Dashboard Week: Designing for Keyboard-Only Navigation in Power BI

Day 1 of Dashboard Week brought a challenge that was more about the user experience than anything else. We were tasked with building a report for Access London, but with a twist: our user is a consultant who relies solely on keyboard navigation and screen magnification.

Accessibility in data viz isn't just a 'nice to have.' When we build dashboards, we often assume everyone can use a mouse and has 20/20 vision. But of course that isn't always the case (I'm at about 10/10 vision myself). If people can’t navigate it, they can’t do their job. Design for accessibility is just generally good design as it makes the report clearer, more logical, and more efficient for everyone.

Access London have hired an expert to audit the city’s top attractions and TfL stations, but they can't use a mouse and rely solely on keyboard navigations.
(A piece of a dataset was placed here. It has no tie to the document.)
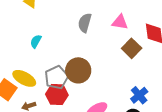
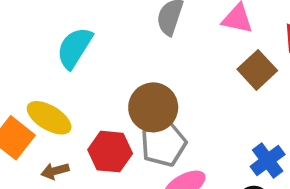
cyan semicircle: (36, 41) -> (75, 48), size x1.6
gray pentagon: (56, 77) -> (163, 144), moved

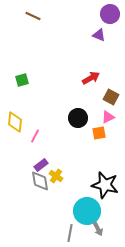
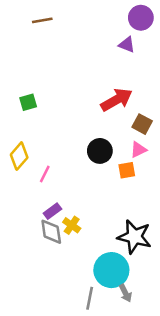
brown line: (33, 16) -> (42, 20), turned -35
red arrow: (91, 78) -> (117, 100), size x1.4
yellow diamond: (15, 122) -> (19, 156), turned 35

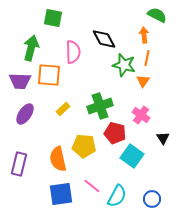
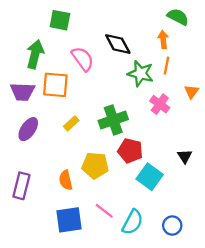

Here were the objectives of the brief:

  • Keyboard-Only: No mouse dependency whatsoever.
  • Fast Analysis: The user needs high-level summaries without digging through tables.
  • Magnification Friendly: High contrast and large focus areas for users zooming in at 400%.

To make the report actually usable for someone solely on a keyboard, I focused on a few key changes. I used a high-contrast theme to keep things sharp under magnification, and I manually reordered the tab sequence so the consultant could move logically through the page. I also swapped out dropdowns for large tile slicers to provide bigger, more obvious targets and reworded my titles as questions to make the data more intuitive. These changes were all about reducing friction and ensuring the dashboard functioned as I wanted it to.

Beyond the visuals, the data had to work hard too. I created a custom Accessibility Score using DAX, which assigned points for features like Step-Free Access, BSL guides, and accessible toilets. I then paired this with transport data to create a "Seamless Access Rate" KPI identifying if the journey from the station to the attraction is as inclusive as the venue itself.

Building this was a learning curve as it forced me to actually "walk" through my own report using only the Tab and Enter keys. It’s a great reminder that as data analysts, our job isn't just to find the insight, but also to make sure that insight is available to every single user, regardless of how they interact with the screen.